Data supplied
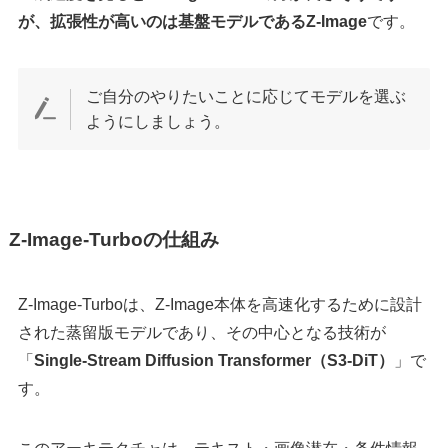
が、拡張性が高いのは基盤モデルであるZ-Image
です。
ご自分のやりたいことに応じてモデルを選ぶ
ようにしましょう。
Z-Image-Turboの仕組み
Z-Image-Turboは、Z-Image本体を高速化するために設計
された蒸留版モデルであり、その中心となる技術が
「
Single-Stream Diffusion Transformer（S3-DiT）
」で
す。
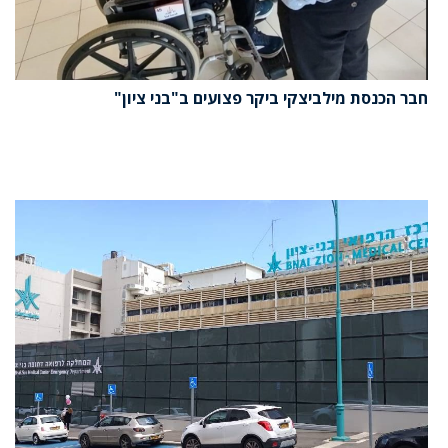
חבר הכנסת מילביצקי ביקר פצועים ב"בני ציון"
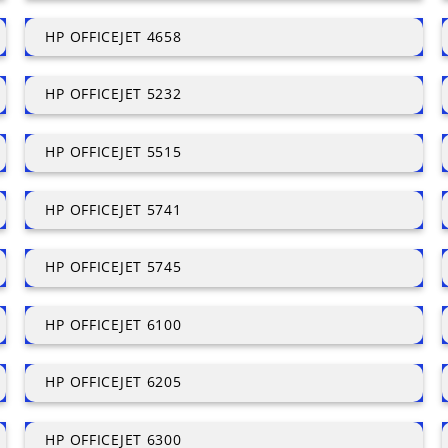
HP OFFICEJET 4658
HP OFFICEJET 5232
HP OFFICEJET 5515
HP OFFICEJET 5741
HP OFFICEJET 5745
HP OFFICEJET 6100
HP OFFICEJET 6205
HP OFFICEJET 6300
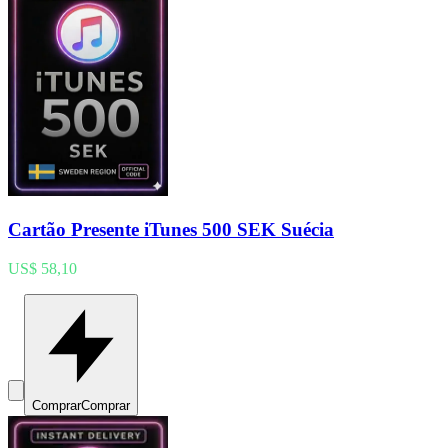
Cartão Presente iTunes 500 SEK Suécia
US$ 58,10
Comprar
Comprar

What you are asked to do
Would you write out each entry word for word and omit the images?

Response to the exercise
が、拡張性が高いのは基盤モデルであるZ-Image
です。
ご自分のやりたいことに応じてモデルを選ぶ
ようにしましょう。
Z-Image-Turboの仕組み
Z-Image-Turboは、Z-Image本体を高速化するために設計
された蒸留版モデルであり、その中心となる技術が
「
Single-Stream Diffusion Transformer（S3-DiT）
」で
す。
חבר הכנסת מילביצקי ביקר פצועים ב"בני ציון"
HP OFFICEJET 4658
HP OFFICEJET 5232
HP OFFICEJET 5515
HP OFFICEJET 5741
HP OFFICEJET 5745
HP OFFICEJET 6100
HP OFFICEJET 6205
HP OFFICEJET 6300
Cartão Presente iTunes 500 SEK Suécia
US$ 58,10
Comprar
Comprar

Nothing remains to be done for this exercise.